* **Exercise**
Write again exactly the lines in the listing below, starting at the line with "small box: present" and ending at the line with "fruit bowl: none", both included. Pictures are not copied.

* **Extracted information**
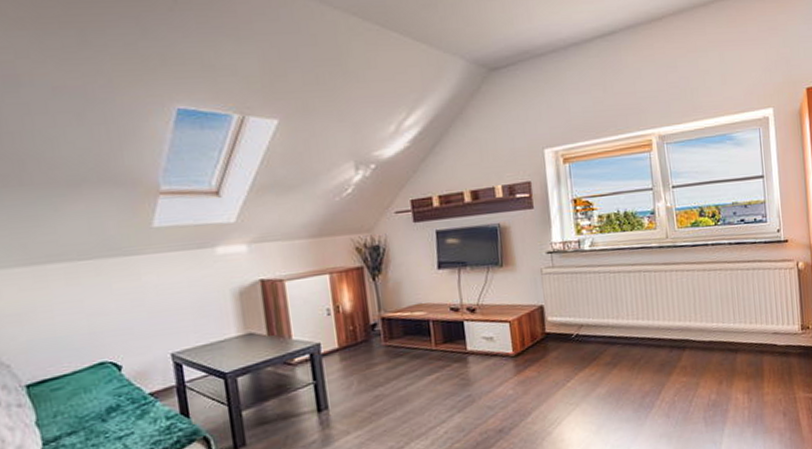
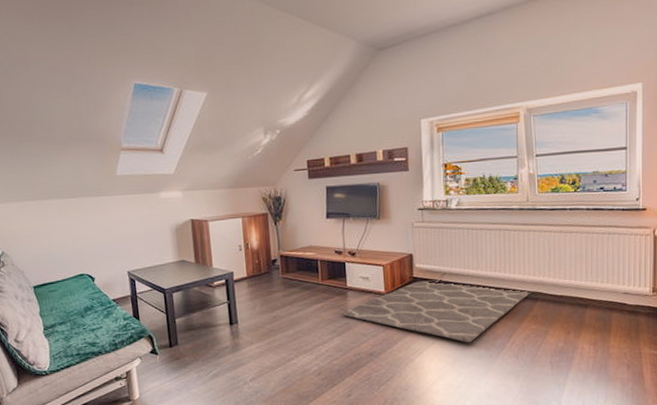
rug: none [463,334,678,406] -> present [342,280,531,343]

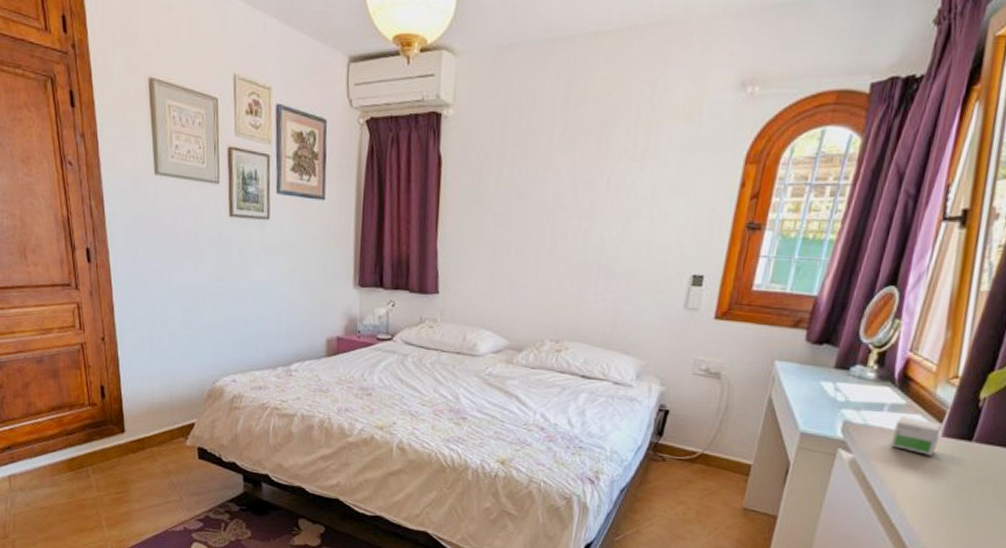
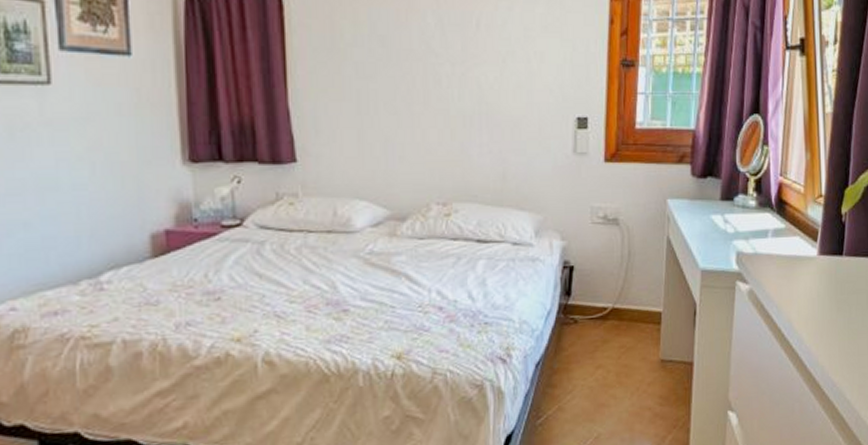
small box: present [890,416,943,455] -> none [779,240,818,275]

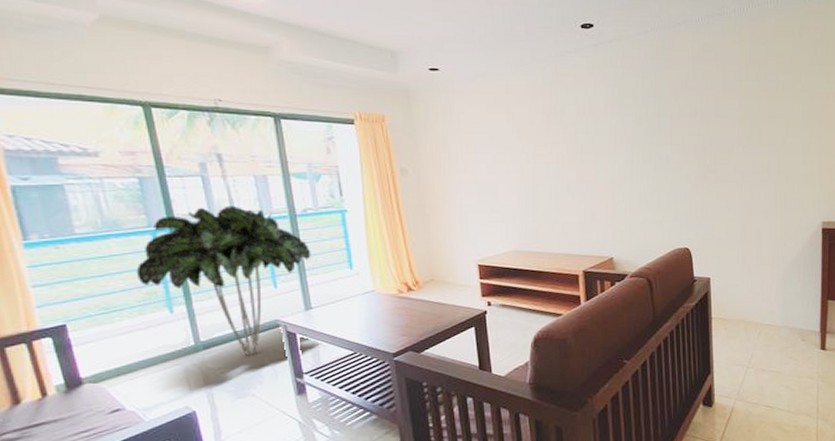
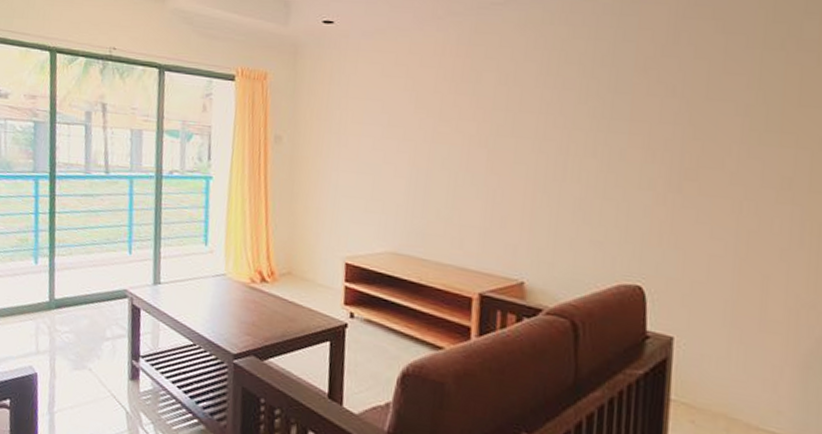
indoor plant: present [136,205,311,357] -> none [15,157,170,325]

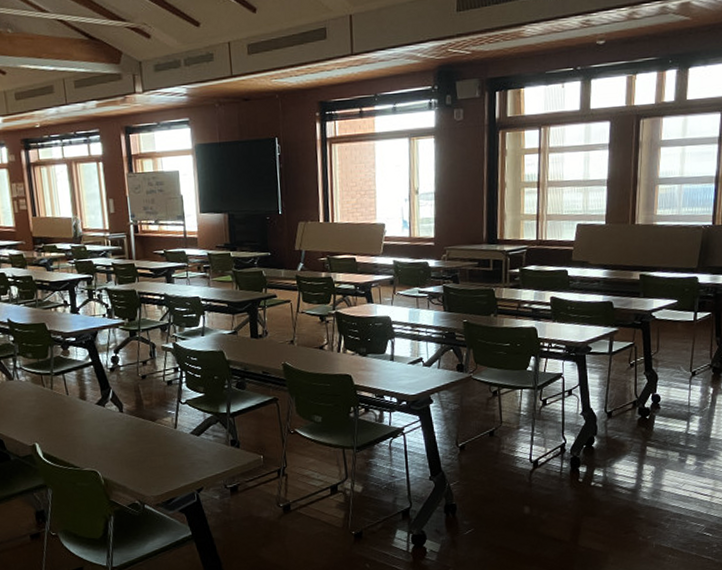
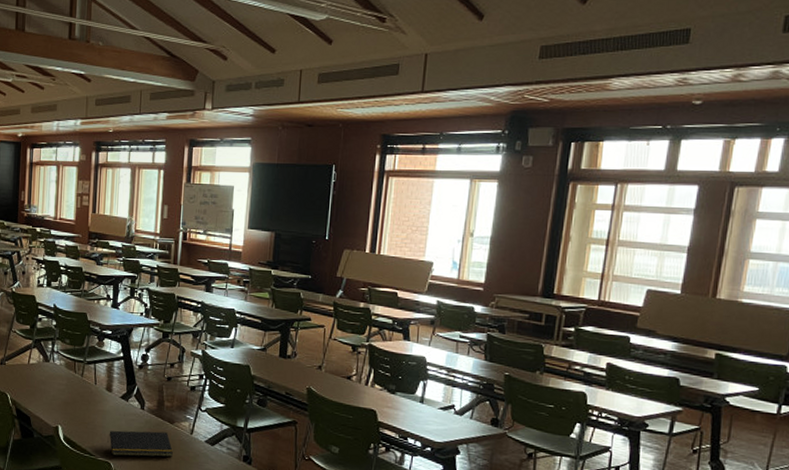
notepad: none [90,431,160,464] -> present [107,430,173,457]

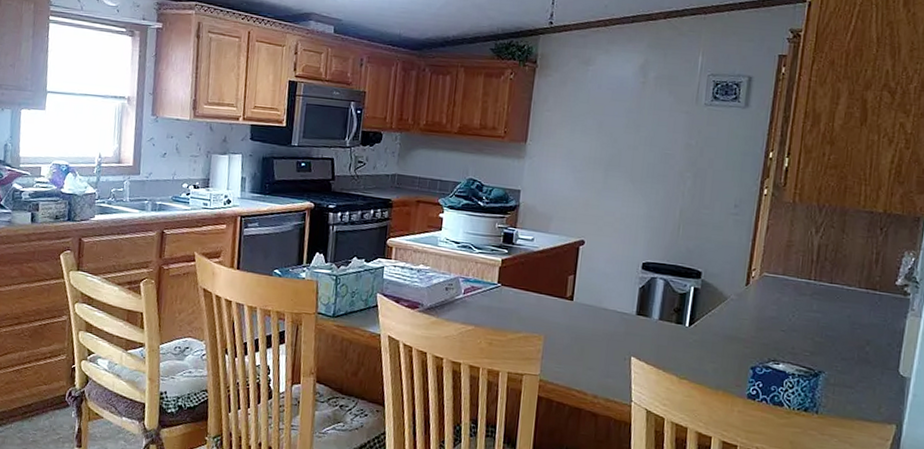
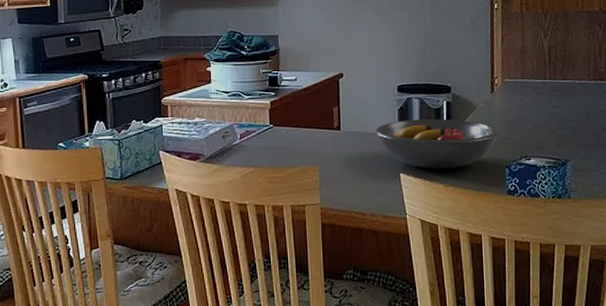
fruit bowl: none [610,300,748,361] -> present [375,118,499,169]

* * *

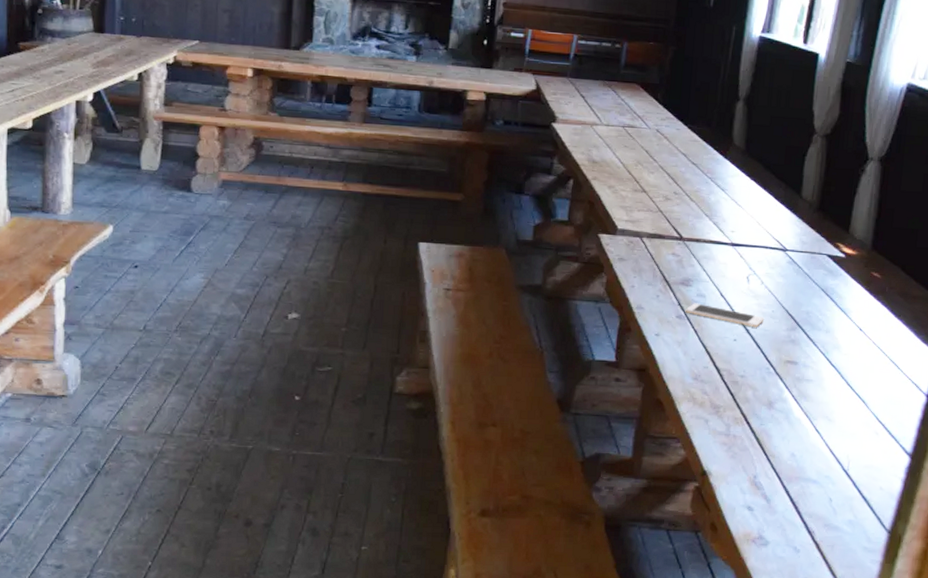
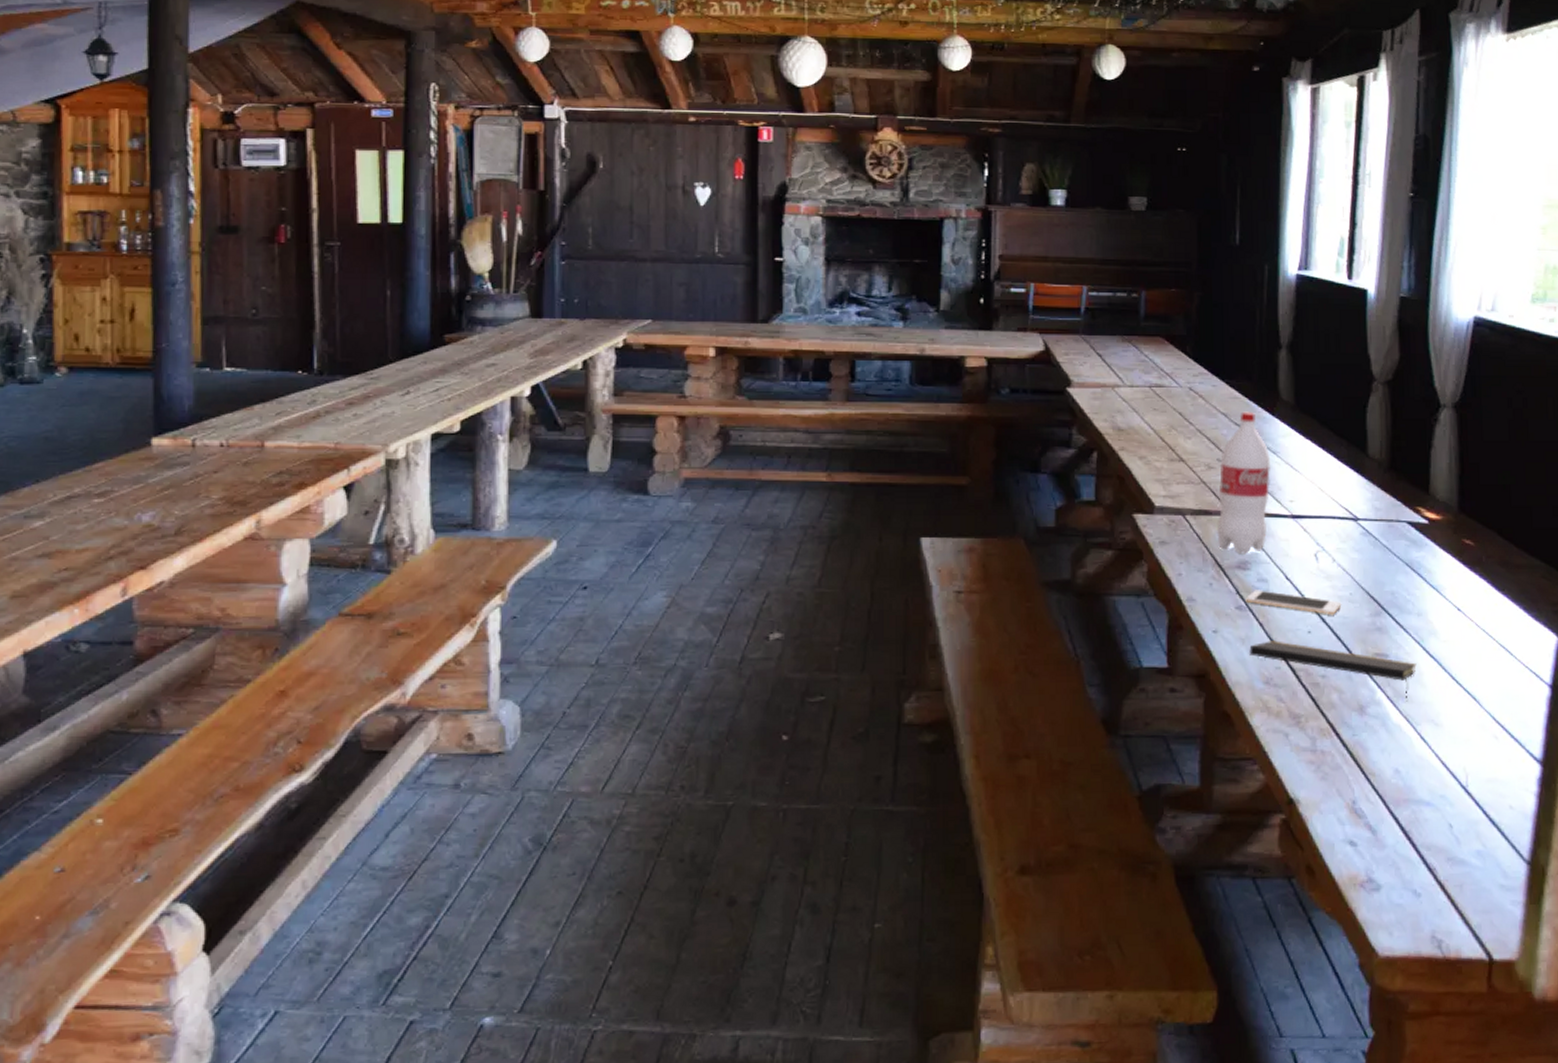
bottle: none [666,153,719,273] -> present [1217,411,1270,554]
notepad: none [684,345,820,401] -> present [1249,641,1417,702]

* **Response**
small box: present [890,416,943,455] -> none [779,240,818,275]

indoor plant: present [136,205,311,357] -> none [15,157,170,325]

notepad: none [90,431,160,464] -> present [107,430,173,457]

fruit bowl: none [610,300,748,361] -> present [375,118,499,169]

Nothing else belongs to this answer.